* [PROBLEM TO SOLVE]:
Count the lines in the listing below that contain the string "value", with case counting, and give only the number.

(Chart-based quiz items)

----------

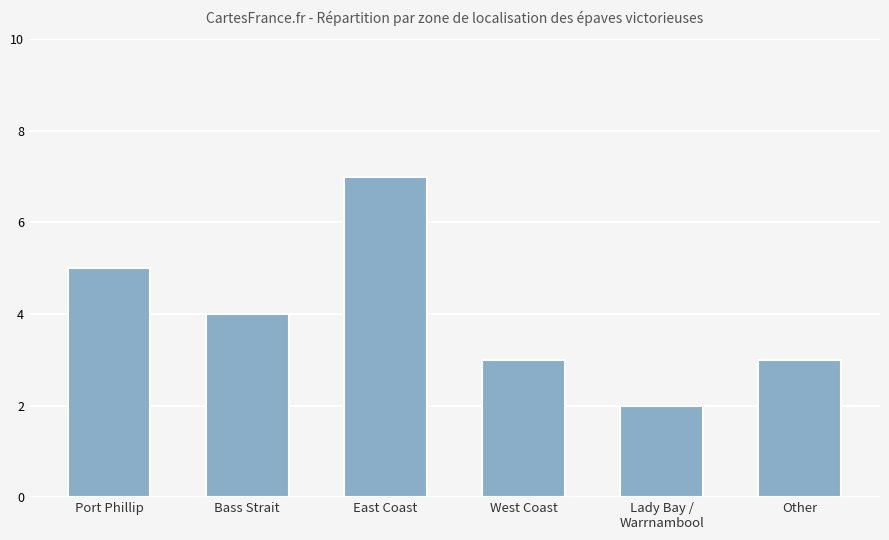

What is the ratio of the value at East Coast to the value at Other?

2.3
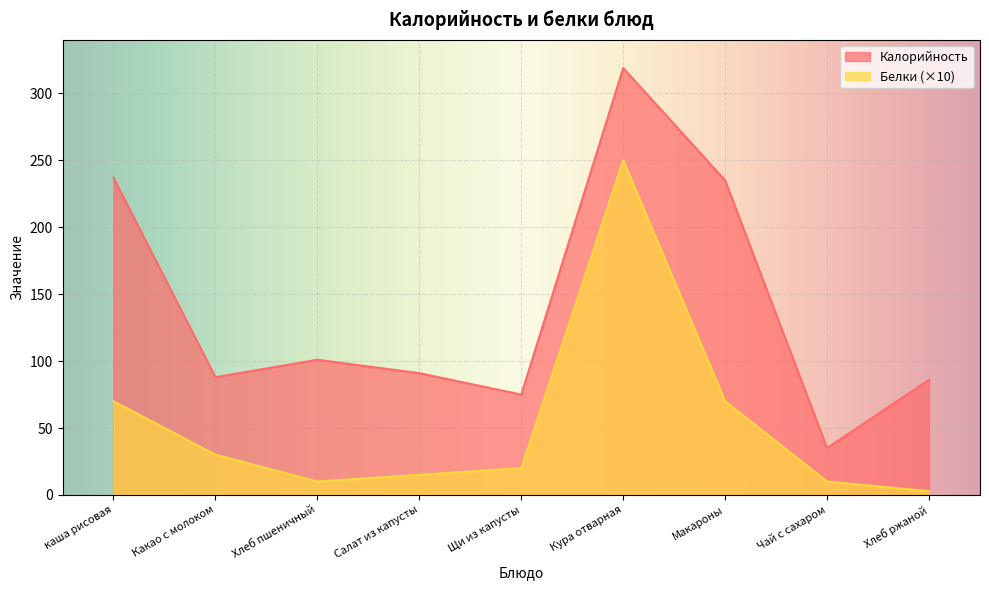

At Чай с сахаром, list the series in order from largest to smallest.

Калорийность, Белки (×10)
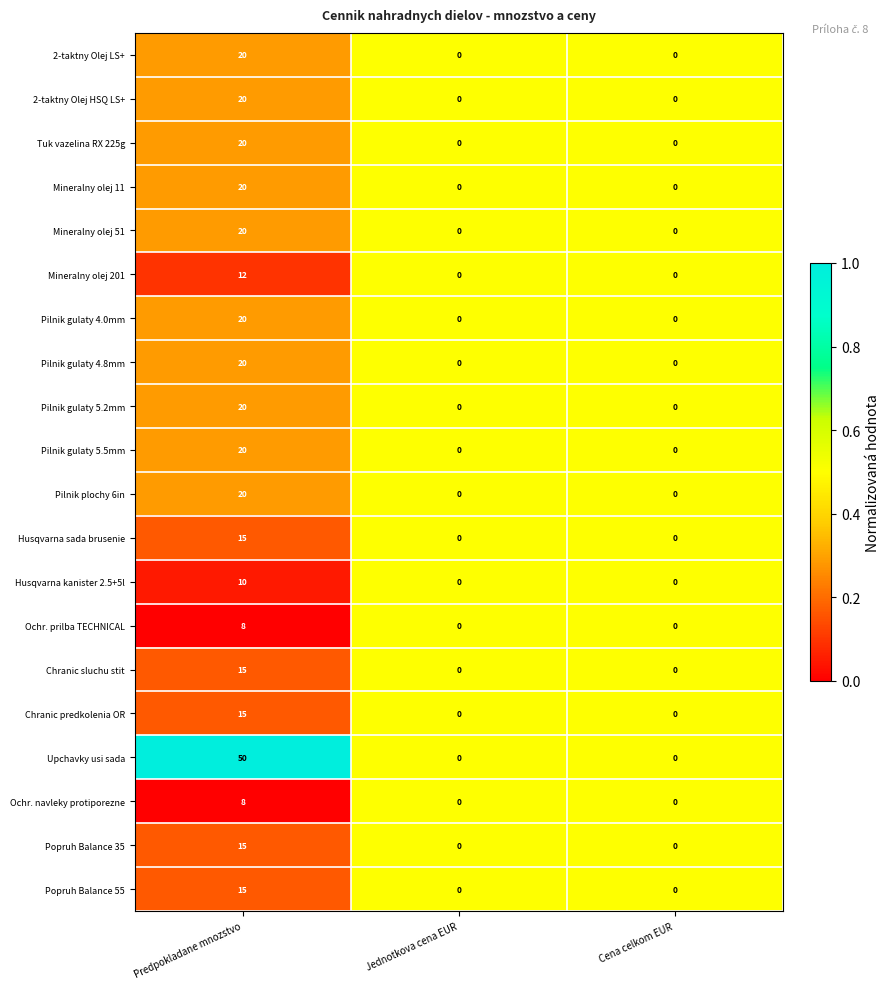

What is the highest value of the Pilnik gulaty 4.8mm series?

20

----------

* [SOLVED EXERCISE]:
2